• **Task instructions**:
A - Answer these questions using the text on interviewing Miles Davis:
(i) Which anniversary is given as the occasion for the piece?
(ii) Who played saxophone in Miles's band that fall?
(iii) In which venue and city was the band holding court for a week?
B - Can you write the next part of the account of interviewing Miles Davis, picking up after its last sentence?

*** Reading passage Section Begins ***

Interviewing Miles

Relaxin' with Miles Relaxin’ with Miles

On the occasion of the 90th anniversary of the birth of the legendary Miles Dewey Davis, here’s my up close & personal moment. Every journalist who had the unique experience of interviewing Miles has a story about that encounter, so here’s mine. Its fall of 1974 and the electric Miles, with Pete Cosey and Reggie Lucas on guitars, Sonny Fortune on saxophone, Michael Henderson on bass, Al Foster on drums, Mtume on hand drums, and even a third guitarist, young Dominique Gaumont, flown in for what was apparently a week’s tryout, is holding court for a week at the old Smiling Dog Saloon in Cleveland. My good friend and fellow journalist Robert Fleming (scroll down for an interview on his new book project) and I simply must interview Miles! We spend one revealing evening at the Dog sizing things up. On the second evening we sense an opening and, hats in hand, make the big request.

*** Reading passage Section Ends ***
*** Entries provided Section Begins ***

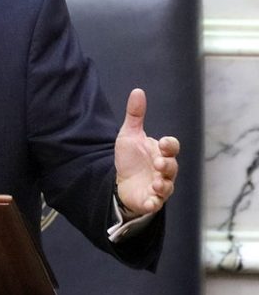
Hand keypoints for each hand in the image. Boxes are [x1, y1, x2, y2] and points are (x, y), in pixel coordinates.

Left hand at [114, 88, 179, 215]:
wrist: (121, 182)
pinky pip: (156, 203)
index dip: (170, 145)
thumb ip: (135, 115)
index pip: (172, 147)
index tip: (163, 143)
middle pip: (172, 167)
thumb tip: (138, 91)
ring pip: (168, 186)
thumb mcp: (130, 135)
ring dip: (163, 185)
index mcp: (161, 152)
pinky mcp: (150, 200)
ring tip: (156, 183)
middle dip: (167, 165)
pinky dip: (154, 203)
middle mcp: (164, 170)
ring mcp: (159, 186)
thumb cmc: (131, 158)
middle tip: (158, 163)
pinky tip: (151, 201)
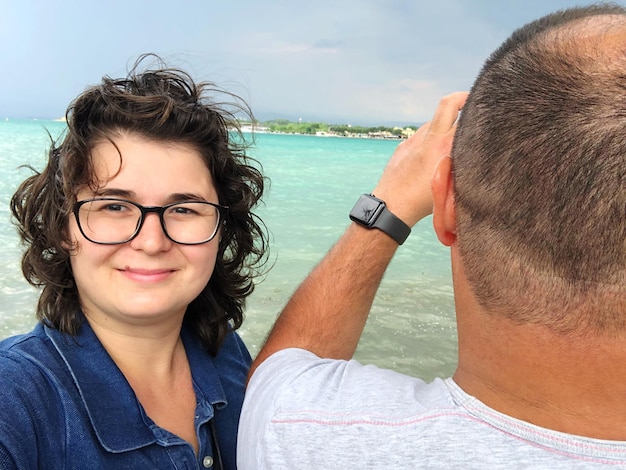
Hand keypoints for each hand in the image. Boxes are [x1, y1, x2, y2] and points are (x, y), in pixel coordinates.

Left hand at [372, 91, 467, 226]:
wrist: (391, 206)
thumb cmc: (423, 202)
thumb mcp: (452, 187)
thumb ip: (464, 166)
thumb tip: (478, 156)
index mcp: (444, 148)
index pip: (465, 117)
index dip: (476, 110)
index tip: (485, 108)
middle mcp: (429, 139)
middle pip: (447, 104)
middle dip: (462, 98)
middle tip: (472, 101)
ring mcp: (413, 140)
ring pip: (433, 121)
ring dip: (445, 124)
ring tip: (453, 137)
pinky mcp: (403, 145)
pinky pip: (421, 135)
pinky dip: (430, 138)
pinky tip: (433, 153)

*** Entries provided Section Ends ***

• **Written answers**:
A -
(i) The 90th anniversary of the birth of Miles Dewey Davis.
(ii) Sonny Fortune.
(iii) The old Smiling Dog Saloon in Cleveland.

B -
Robert Flwming Robert Fleming

We’re told to show up at a certain hotel on Euclid Avenue at an appointed time the next Saturday afternoon. When we arrive and politely knock on the door we’re greeted by Miles valet at the time, a gentleman who simply went by the name Finney, who ushers us in for a sit-down. Cassette recorders in hand we sit down in what was obviously an adjoining room or suite from the Master’s abode. Finney slips away to inform Miles that we had arrived for our interview appointment. And we sit…

And we sit… at one point the door to the adjoining room opens just a crack and we can spot a shadowy figure in the next room: the Master in his bathrobe! And we sit… one hour passes, a second hour passes… still no sign of progress. By this point the door has opened just a bit wider and we can intermittently spot what is now clearly Miles passing across the open doorway in the midst of some task or other, no words yet exchanged. A third hour passes and we’re stuck with a Saturday afternoon, late Fall NFL tilt on television; this being 1974 and the days of the Steel Curtain dynasty, naturally its the Steelers – erstwhile tormenters of our hometown Browns – on the tube. Paying partial attention to the television, but much more to the occasional passing of that dark figure in the adjoining room past the doorway and our field of vision for just a fleeting moment.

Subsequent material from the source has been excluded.